▶ _What is being asked_:
Transcribe every row below verbatim and leave the pictures out of your answer.
(Information begins)
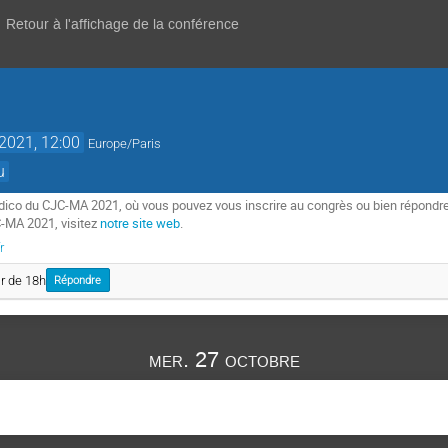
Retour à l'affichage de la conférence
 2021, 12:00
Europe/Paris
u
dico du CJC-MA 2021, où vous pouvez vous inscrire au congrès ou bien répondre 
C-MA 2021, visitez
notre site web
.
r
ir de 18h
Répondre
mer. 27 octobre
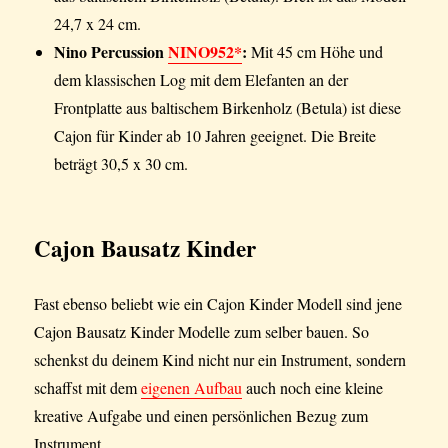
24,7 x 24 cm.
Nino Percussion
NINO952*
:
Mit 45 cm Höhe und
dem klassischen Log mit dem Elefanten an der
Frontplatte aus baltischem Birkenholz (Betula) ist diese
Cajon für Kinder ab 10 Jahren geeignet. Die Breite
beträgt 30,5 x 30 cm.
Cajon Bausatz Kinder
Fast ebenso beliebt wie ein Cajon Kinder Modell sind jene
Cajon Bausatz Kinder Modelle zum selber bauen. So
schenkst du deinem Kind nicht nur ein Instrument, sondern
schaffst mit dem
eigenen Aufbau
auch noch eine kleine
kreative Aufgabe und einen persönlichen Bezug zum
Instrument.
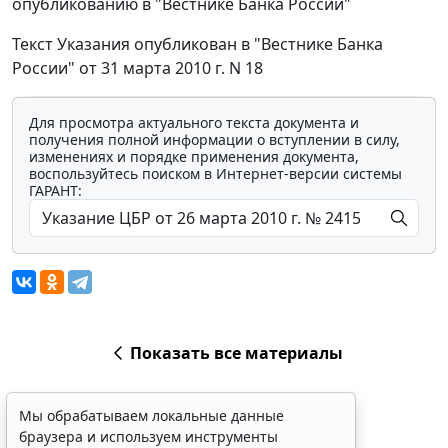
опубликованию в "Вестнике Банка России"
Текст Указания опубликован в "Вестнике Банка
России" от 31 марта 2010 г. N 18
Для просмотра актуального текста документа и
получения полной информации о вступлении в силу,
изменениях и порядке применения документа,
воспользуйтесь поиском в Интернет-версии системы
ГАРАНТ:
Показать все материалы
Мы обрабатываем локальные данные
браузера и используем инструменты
(Information ends)
▶ _Result for this task_:
Retour à l'affichage de la conférence
 2021, 12:00
Europe/Paris
u
dico du CJC-MA 2021, où vous pouvez vous inscrire au congrès ou bien répondre 
C-MA 2021, visitez
notre site web
.
r
ir de 18h
Répondre
mer. 27 octobre
24,7 x 24 cm.
Nino Percussion
NINO952*
:
Mit 45 cm Höhe und
dem klassischen Log mit dem Elefanten an der
Frontplatte aus baltischem Birkenholz (Betula) ist diese
Cajon für Kinder ab 10 Jahren geeignet. Die Breite
beträgt 30,5 x 30 cm.
Cajon Bausatz Kinder
Fast ebenso beliebt wie ein Cajon Kinder Modell sind jene
Cajon Bausatz Kinder Modelle zum selber bauen. So
schenkst du deinem Kind nicht nur ein Instrument, sondern
schaffst mit dem
eigenen Aufbau
auch noch eine kleine
kreative Aufgabe und einen persönlichen Bezug zum
Instrument.
опубликованию в "Вестнике Банка России"
Текст Указания опубликован в "Вестнике Банка
России" от 31 марта 2010 г. N 18
Для просмотра актуального текста документа и
получения полной информации о вступлении в силу,
изменениях и порядке применения документа,
воспользуйтесь поиском в Интернет-версии системы
ГАРАНТ:
Показать все материалы
Мы обрабатываем локальные данные
браузера и используем инструменты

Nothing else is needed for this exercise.